*Task:*
Return the full news article on the calls for Steve King to resign, reproducing every word without change.

*Page:*
--------------------------------

New calls for Rep. Steve King to resign in wake of graphic comment about rape and incest
Liz Cheney, No. 3 House Republican, joins Democrats in calling on Iowa congressman to stand down
Iowa Rep. Steve King is facing new calls to resign in the wake of his latest inflammatory remarks — this time for saying humanity might not exist were it not for rape and incest.
Speaking before the Westside Conservative Club in Urbandale, Iowa, the Republican congressman made the comment while defending his opposition to exceptions for rape and incest in anti-abortion legislation, The Des Moines Register reported.
“What if we went back through all the family trees and just pulled out anyone who was a product of rape or incest? Would there be any population of the world left if we did that?” King told the 50-person crowd. “Considering all the wars and all the rapes and pillages that happened throughout all these different nations, I know that I can’t say that I was not a part of a product of that.”
“It’s not the baby’s fault for the sin of the father, or of the mother,” he continued.
Democratic presidential candidates — including Sens. Bernie Sanders, Elizabeth Warren, Kirsten Gillibrand, Cory Booker and Amy Klobuchar, former Rep. Beto O’Rourke and former Vice President Joe Biden — followed up with calls for King to resign.

--------------------------------

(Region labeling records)

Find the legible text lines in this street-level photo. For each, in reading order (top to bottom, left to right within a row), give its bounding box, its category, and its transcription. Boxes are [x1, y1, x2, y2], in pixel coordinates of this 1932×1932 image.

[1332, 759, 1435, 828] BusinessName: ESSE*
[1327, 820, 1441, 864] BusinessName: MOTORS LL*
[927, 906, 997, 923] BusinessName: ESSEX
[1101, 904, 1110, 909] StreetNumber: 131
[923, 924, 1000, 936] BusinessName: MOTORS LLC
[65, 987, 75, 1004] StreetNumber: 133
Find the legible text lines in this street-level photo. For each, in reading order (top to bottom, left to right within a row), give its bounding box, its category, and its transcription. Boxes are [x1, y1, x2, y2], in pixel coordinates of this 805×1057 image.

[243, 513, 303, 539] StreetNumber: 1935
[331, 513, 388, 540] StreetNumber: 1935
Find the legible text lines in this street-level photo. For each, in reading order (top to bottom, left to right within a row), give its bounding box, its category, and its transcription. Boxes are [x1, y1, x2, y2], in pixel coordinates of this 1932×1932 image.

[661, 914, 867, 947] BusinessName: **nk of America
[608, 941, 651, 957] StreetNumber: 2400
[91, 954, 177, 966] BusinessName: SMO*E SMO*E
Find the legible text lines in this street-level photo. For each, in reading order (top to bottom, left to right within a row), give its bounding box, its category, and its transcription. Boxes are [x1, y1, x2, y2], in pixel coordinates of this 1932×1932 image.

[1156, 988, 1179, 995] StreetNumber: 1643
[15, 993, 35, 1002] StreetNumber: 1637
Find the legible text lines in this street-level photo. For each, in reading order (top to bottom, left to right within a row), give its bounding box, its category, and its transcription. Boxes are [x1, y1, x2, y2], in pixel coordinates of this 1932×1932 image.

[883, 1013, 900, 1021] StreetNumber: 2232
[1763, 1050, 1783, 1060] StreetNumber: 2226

--------------------------------

*Exercise output:*
New calls for Rep. Steve King to resign in wake of graphic comment about rape and incest
Liz Cheney, No. 3 House Republican, joins Democrats in calling on Iowa congressman to stand down
Iowa Rep. Steve King is facing new calls to resign in the wake of his latest inflammatory remarks — this time for saying humanity might not exist were it not for rape and incest.
Speaking before the Westside Conservative Club in Urbandale, Iowa, the Republican congressman made the comment while defending his opposition to exceptions for rape and incest in anti-abortion legislation, The Des Moines Register reported.
“What if we went back through all the family trees and just pulled out anyone who was a product of rape or incest? Would there be any population of the world left if we did that?” King told the 50-person crowd. “Considering all the wars and all the rapes and pillages that happened throughout all these different nations, I know that I can’t say that I was not a part of a product of that.”
“It’s not the baby’s fault for the sin of the father, or of the mother,” he continued.
Democratic presidential candidates — including Sens. Bernie Sanders, Elizabeth Warren, Kirsten Gillibrand, Cory Booker and Amy Klobuchar, former Rep. Beto O’Rourke and former Vice President Joe Biden — followed up with calls for King to resign.